(SUPPLIED ENTRIES)

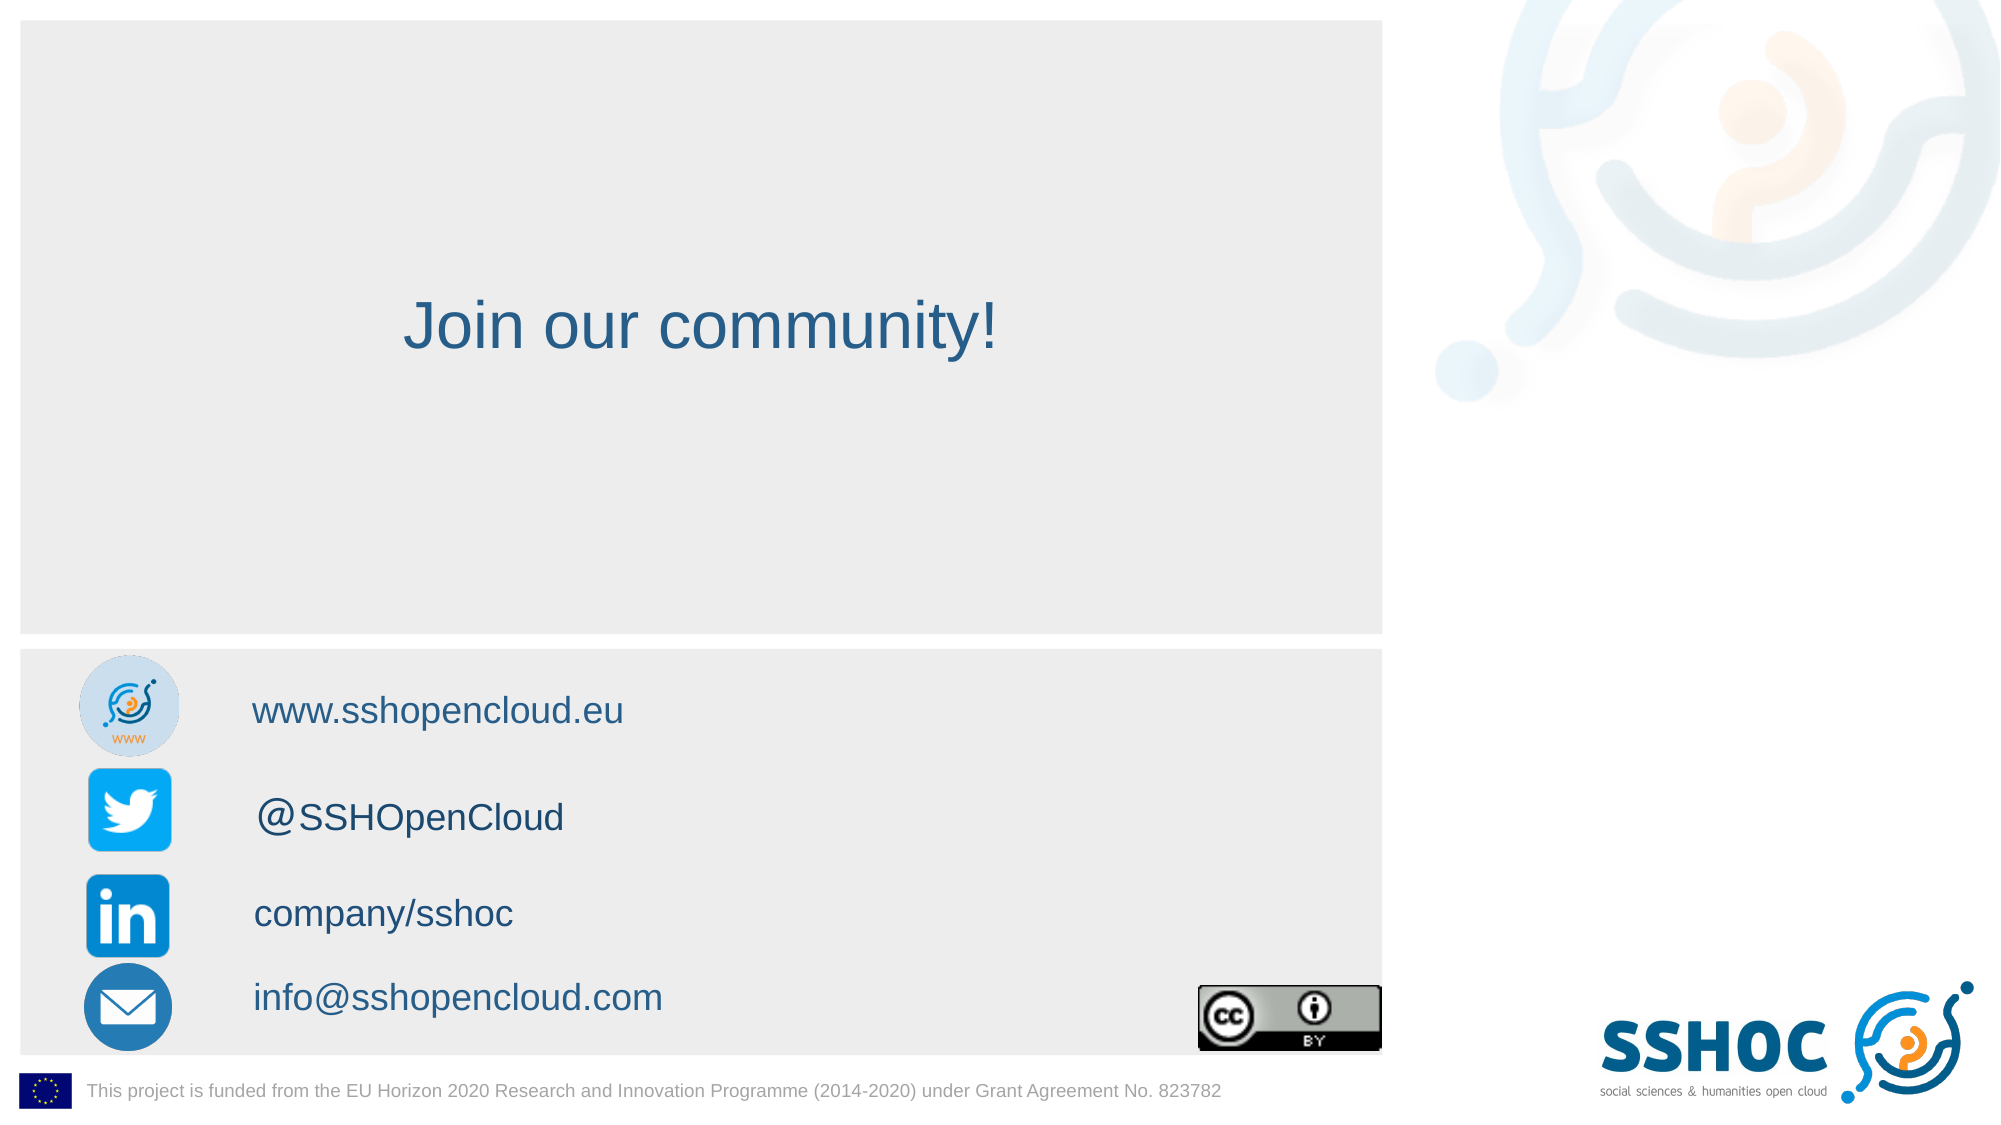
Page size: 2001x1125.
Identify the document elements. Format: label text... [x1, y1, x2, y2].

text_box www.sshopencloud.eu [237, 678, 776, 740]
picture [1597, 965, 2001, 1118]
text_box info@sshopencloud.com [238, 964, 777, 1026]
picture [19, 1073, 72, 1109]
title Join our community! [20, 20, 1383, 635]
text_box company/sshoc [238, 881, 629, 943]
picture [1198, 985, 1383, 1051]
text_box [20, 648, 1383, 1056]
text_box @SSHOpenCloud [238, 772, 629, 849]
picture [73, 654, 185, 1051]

(End SUPPLIED ENTRIES)
(SUPPLIED ENTRIES)

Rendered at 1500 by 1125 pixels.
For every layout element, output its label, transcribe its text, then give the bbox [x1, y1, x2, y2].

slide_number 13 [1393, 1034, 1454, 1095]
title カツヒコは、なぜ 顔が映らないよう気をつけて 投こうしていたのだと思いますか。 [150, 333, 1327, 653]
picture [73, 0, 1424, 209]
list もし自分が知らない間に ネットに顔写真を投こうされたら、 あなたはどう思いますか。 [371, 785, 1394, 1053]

(End SUPPLIED ENTRIES)
(SUPPLIED ENTRIES)

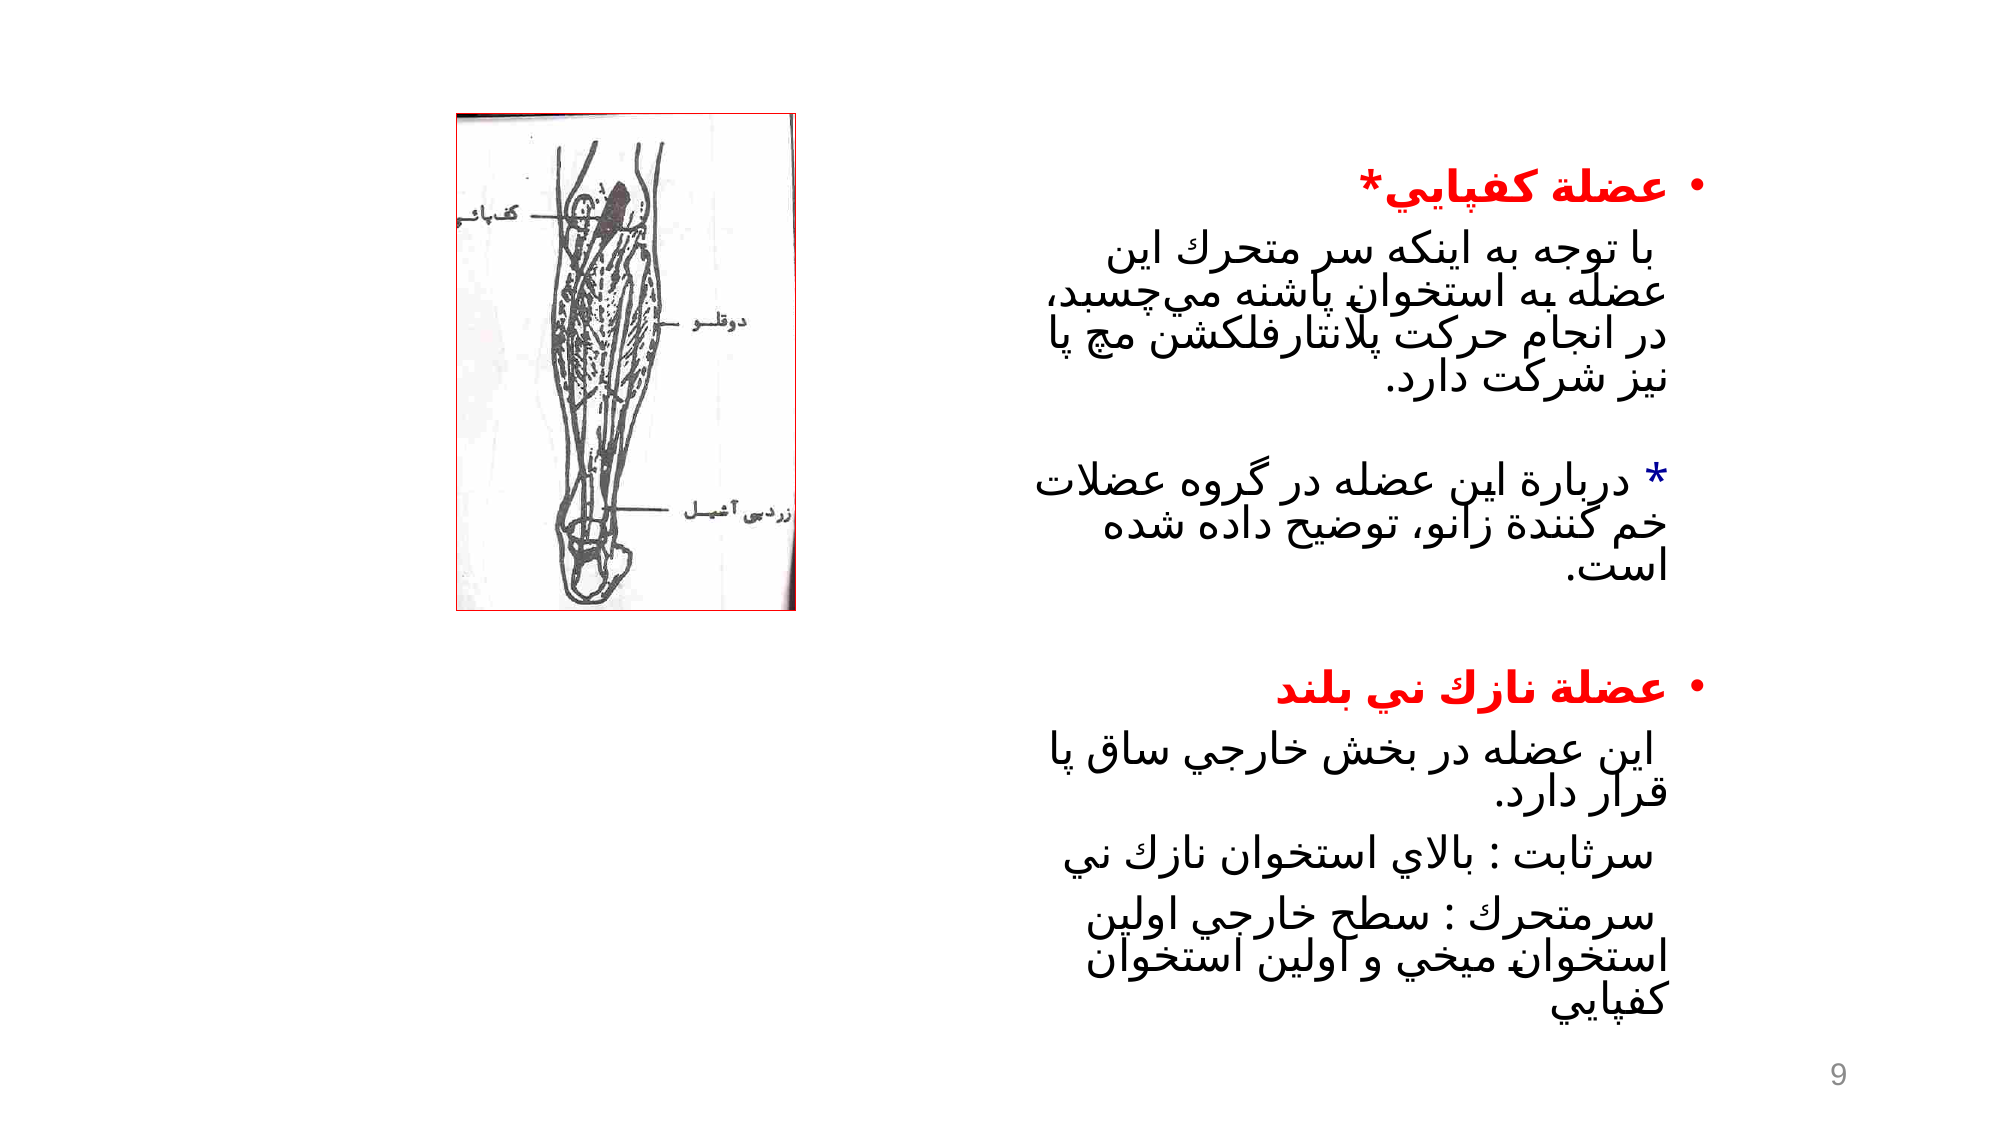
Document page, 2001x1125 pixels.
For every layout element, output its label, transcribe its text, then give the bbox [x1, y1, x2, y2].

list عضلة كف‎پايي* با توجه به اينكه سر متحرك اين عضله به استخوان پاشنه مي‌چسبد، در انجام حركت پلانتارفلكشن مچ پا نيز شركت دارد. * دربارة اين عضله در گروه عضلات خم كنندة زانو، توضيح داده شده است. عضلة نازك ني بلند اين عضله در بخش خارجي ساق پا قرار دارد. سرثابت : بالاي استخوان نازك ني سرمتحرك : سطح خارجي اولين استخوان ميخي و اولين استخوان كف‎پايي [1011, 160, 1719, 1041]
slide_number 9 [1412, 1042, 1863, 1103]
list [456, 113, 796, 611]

(End SUPPLIED ENTRIES)

Which lines of the listing contain the string "pixels"? Copy every one of them.

Rendered at 1500 by 1125 pixels.
Document page, 2001x1125 pixels.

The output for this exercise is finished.